The X-languages are quite different from each other and do not form a unified family of any sort. They surely aren't cognate in the historical linguistic sense as, for example, Low Elvish and Macaronesian are cognate. None of the X-languages has a conculture attached, and none is intended to be naturalistic.

What I am not going to do is to propose any of the X-languages as an auxlang or anything like that. They are experimental and way too bizarre to be actually used (for example, I doubt that any human can parse an X-2 sentence which makes ample use of the language's stack-manipulation tricks in real time); and I am doing this (as all of my conlangs) just for fun .

I am also not going to say goodbye to naturalist artlanging. My main conlang project is still Albic. But there are some really crazy ideas in my head that fit neither there nor in any other naturalist language, and want to be let loose in experimental languages.

It is also very unlikely that any of these projects will ever reach a high level of development. My interest in these projects (and the knowledge that would be required to do them properly) is too limited to follow through on them.

List of X-languages

X-1 is an attempt at "Jeff Prothero's Plan B done right". It emerged from a discussion of Plan B with Raymond A. Brown on the CONLANG mailing list in 2005. The language is meant as a logical language which achieves self-segregation by indicating the length of a morpheme in its binary encoding: the length of the morpheme (in bit quartets) is the number of initial consecutive 1s +1. For instance, a morpheme beginning with 11101... would be 3+1=4 bit quartets long. The project soon lost momentum and is now dormant.

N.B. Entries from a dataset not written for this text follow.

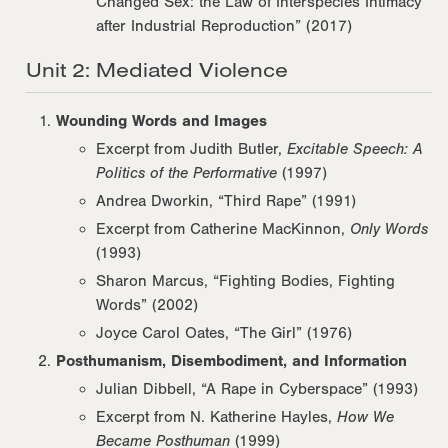
Changed Sex: the Law of Interspecies Intimacy
after Industrial Reproduction” (2017)
Unit 2: Mediated Violence
Wounding Words and Images
Excerpt from Judith Butler,
Excitable Speech: A
Politics of the Performative
(1997)
Andrea Dworkin, “Third Rape” (1991)
Excerpt from Catherine MacKinnon,
Only Words
(1993)
Sharon Marcus, “Fighting Bodies, Fighting
Words” (2002)
Joyce Carol Oates, “The Girl” (1976)
Posthumanism, Disembodiment, and Information
Julian Dibbell, “A Rape in Cyberspace” (1993)
Excerpt from N. Katherine Hayles,
How We
Became Posthuman
(1999)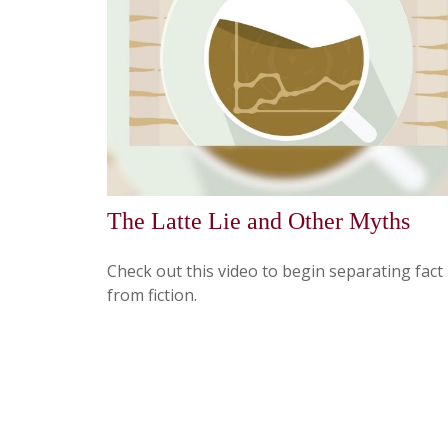
The Latte Lie and Other Myths
Check out this video to begin separating fact
from fiction.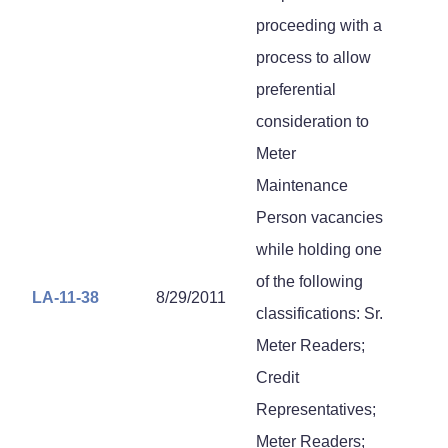
proceeding with a
process to allow
preferential
consideration to
Meter
Maintenance
Person vacancies
while holding one
of the following
LA-11-38
8/29/2011
classifications: Sr.
Meter Readers;
Credit
Representatives;
Meter Readers;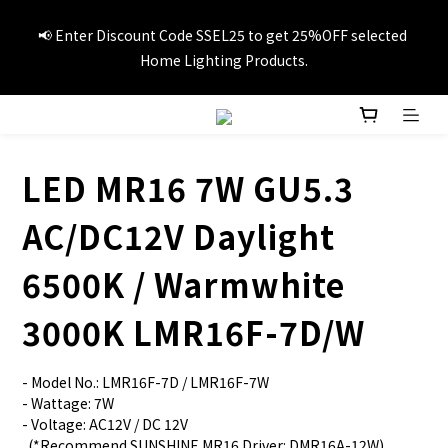
📢Summer vacation specials! Enter Promo Code SS3C30 to 
📢 Enter Discount Code SSEL25 to get 25%OFF selected 
GET 20%OFF 1item and 30%OFF 3items on selected travel 
Home Lighting Products.
products.
🚚Free local delivery on orders over HK$249
LED MR16 7W GU5.3
📢Summer vacation specials! Enter Promo Code SS3C30 to 
AC/DC12V Daylight
GET 20%OFF 1item and 30%OFF 3items on selected travel 
products.
6500K / Warmwhite
3000K LMR16F-7D/W
- Model No.: LMR16F-7D / LMR16F-7W
- Wattage: 7W
- Voltage: AC12V / DC 12V
  (*Recommend SUNSHINE MR16 Driver: DMR16A-12W)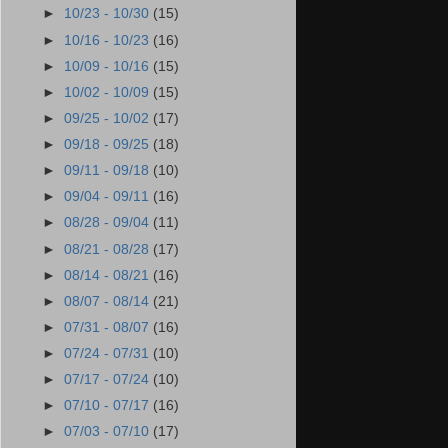
►
10/23 - 10/30
(15)
►
10/16 - 10/23
(16)
►
10/09 - 10/16
(15)
►
10/02 - 10/09
(15)
►
09/25 - 10/02
(17)
►
09/18 - 09/25
(18)
►
09/11 - 09/18
(10)
►
09/04 - 09/11
(16)
►
08/28 - 09/04
(11)
►
08/21 - 08/28
(17)
►
08/14 - 08/21
(16)
►
08/07 - 08/14
(21)
►
07/31 - 08/07
(16)
►
07/24 - 07/31
(10)
►
07/17 - 07/24
(10)
►
07/10 - 07/17
(16)
►
07/03 - 07/10
(17)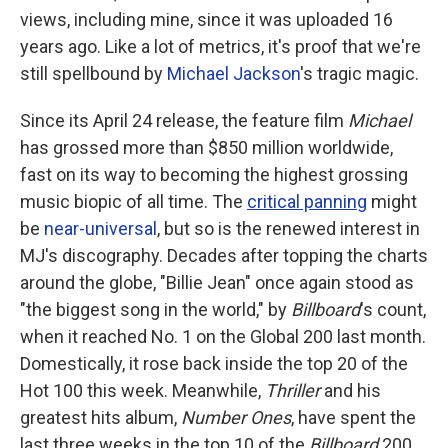
views, including mine, since it was uploaded 16
years ago. Like a lot of metrics, it's proof that we're
still spellbound by
Michael Jackson
's tragic magic.
Since its April 24 release, the feature film
Michael
has grossed more than
$850 million worldwide,
fast on its way to becoming the highest grossing
music biopic of all time. The
critical panning
might
be
near-universal
, but so is the renewed interest in
MJ's discography. Decades after topping the charts
around the globe, "Billie Jean" once again stood as
"the biggest song in the world," by
Billboard
's count,
when it reached No. 1 on the Global 200 last month.
Domestically, it rose back inside the top 20 of the
Hot 100 this week. Meanwhile,
Thriller
and his
greatest hits album,
Number Ones
, have spent the
last three weeks in the top 10 of the
Billboard
200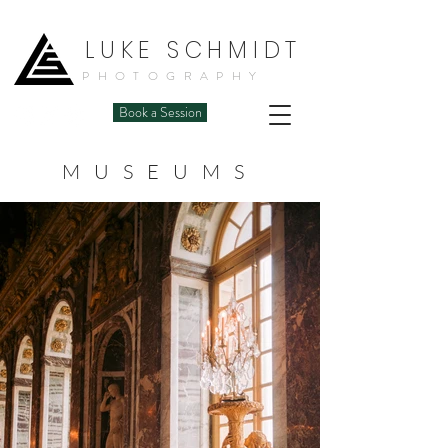
LUKE SCHMIDT
PHOTOGRAPHY
Book a Session
MUSEUMS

X-2 was an attempt at a stack-based language which tried to avoid some perceived SAEisms of Fith in favour of a more formally streamlined syntax with only one class of content words. The phonology was meant not to use the lips (and thus be lip-reading-proof). The project was abandoned soon after its inception.

X-3, now named Quetch, is an attempt at designing a practical speedtalk. The language has not yet been worked out; the plan is to use a large phoneme inventory (ca. 120 consonants and ca. 20 vowels), and an inventory of morphemes that are one segment long. The language would be oligosynthetic, with content morphemes (and pronouns) consisting of single consonants, and grammatical connectives (such as case markers) consisting of single vowels. So far, only very small parts of the language have been worked out. The project is currently dormant.

X-4 was an attempt at a musical language which could also be spoken, by using the consonants b c d f g and the vowels a e which could be pronounced as such or interpreted as names of musical notes. The language was never worked out and is now abandoned.

X-5 is an attempt at an arithmographic language. The language has not really been started yet, and the project is dormant.